Staff safety goes hand in in hand, figuratively speaking, with guest safety. Wolf’s Ridge Brewing had 77 employees as of March 15, according to Szuter, and had to lay off some staff. Due to the success of its takeout and delivery efforts, Wolf’s Ridge Brewing is back up to 55 employees. Szuter says he could see the company getting back to its March staffing levels in the third or fourth quarter of this year if all goes well.
The company has received funds from the Payroll Protection Plan. The company continues to pay its staffers for a minimum of 30 hours per week, regardless of whether they work that much, to stay within the guidelines of the PPP’s forgiveness equation. “We’ve had a lot of staff from the very beginning concerned about working in general,” Szuter says. “We followed the CDC guidelines to set up our workplace to make sure it’s as safe as possible while providing delivery and takeout. Now you add on another layer of outside people coming in, we needed to take a week to discuss what it looked like.”
Another key factor is understanding how much staffing a restaurant requires. “That’s the other piece of this. With the staff you need to open this up, it did not make sense to do it at 50% capacity before,” Szuter says. “But later on, it might if the carryout business is going well and people are coming into the dining room, even at 50%.”

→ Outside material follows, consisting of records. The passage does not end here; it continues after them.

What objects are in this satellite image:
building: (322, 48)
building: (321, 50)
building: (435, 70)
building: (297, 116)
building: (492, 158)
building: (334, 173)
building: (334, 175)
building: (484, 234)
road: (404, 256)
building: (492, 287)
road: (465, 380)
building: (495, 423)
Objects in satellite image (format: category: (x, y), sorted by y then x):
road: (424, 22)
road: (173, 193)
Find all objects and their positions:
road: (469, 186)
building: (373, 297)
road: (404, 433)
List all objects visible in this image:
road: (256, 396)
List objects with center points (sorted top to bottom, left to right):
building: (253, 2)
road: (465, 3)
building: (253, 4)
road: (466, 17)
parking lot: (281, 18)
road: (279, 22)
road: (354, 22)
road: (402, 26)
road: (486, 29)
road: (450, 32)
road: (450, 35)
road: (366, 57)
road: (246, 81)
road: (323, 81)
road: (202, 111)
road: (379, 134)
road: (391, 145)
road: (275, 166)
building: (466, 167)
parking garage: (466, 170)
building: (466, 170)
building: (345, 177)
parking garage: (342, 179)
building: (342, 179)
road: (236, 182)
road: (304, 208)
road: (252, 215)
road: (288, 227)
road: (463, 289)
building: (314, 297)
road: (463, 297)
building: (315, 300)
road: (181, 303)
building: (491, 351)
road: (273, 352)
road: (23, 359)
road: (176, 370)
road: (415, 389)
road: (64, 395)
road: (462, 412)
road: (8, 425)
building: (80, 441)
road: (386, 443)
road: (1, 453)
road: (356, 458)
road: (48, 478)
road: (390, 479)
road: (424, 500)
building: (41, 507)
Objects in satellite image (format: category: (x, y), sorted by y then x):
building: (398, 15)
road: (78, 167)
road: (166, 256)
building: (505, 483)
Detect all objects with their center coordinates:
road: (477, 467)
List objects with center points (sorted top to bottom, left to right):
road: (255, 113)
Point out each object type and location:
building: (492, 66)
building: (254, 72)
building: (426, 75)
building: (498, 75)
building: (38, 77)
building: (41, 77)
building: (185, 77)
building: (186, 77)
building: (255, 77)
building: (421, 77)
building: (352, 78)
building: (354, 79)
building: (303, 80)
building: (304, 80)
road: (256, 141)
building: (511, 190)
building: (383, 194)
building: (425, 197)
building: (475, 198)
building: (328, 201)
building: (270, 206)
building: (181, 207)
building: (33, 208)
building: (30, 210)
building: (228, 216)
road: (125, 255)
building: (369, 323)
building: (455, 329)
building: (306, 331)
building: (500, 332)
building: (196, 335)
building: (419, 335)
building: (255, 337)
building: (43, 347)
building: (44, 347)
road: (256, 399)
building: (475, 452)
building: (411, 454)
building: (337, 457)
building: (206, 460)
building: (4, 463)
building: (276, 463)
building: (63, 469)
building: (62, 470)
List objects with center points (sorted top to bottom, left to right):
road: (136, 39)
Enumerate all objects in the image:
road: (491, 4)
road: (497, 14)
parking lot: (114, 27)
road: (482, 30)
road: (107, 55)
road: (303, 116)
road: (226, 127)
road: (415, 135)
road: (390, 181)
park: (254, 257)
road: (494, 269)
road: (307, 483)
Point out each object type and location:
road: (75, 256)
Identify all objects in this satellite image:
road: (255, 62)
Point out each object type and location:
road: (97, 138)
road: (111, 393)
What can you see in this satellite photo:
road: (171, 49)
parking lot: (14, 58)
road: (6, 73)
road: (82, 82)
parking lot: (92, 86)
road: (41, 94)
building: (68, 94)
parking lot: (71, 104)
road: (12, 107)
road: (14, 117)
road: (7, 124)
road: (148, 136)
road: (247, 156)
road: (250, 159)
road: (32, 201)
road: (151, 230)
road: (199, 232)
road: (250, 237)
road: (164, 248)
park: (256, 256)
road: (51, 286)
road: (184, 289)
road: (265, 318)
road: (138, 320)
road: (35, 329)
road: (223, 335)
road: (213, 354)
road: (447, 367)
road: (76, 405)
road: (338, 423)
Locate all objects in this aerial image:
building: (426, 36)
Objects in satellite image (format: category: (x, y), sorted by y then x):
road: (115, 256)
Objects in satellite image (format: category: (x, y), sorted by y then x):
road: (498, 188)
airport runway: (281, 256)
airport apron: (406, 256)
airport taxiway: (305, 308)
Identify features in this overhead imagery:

Of course, these decisions are moot if customers are not ready to return to dine on-premises at restaurants. “Our customer base has resoundingly said they are not interested in going out to eat,” Szuter says. “So, for us to shift from something that’s working to something that may or may not bring people in the door, did not make sense.”
In other words, operators like Wolf’s Ridge Brewing will reopen but to do so safely will take time. “It will probably be two to three weeks to get a plan in place, get a menu developed and get the dining room in the proper state to use,” Szuter says. “We are hopeful things will continue in a positive way, so we don’t have to go through this again. We will get through this. We have been able to maintain a stable base and our different revenue streams have been helpful.”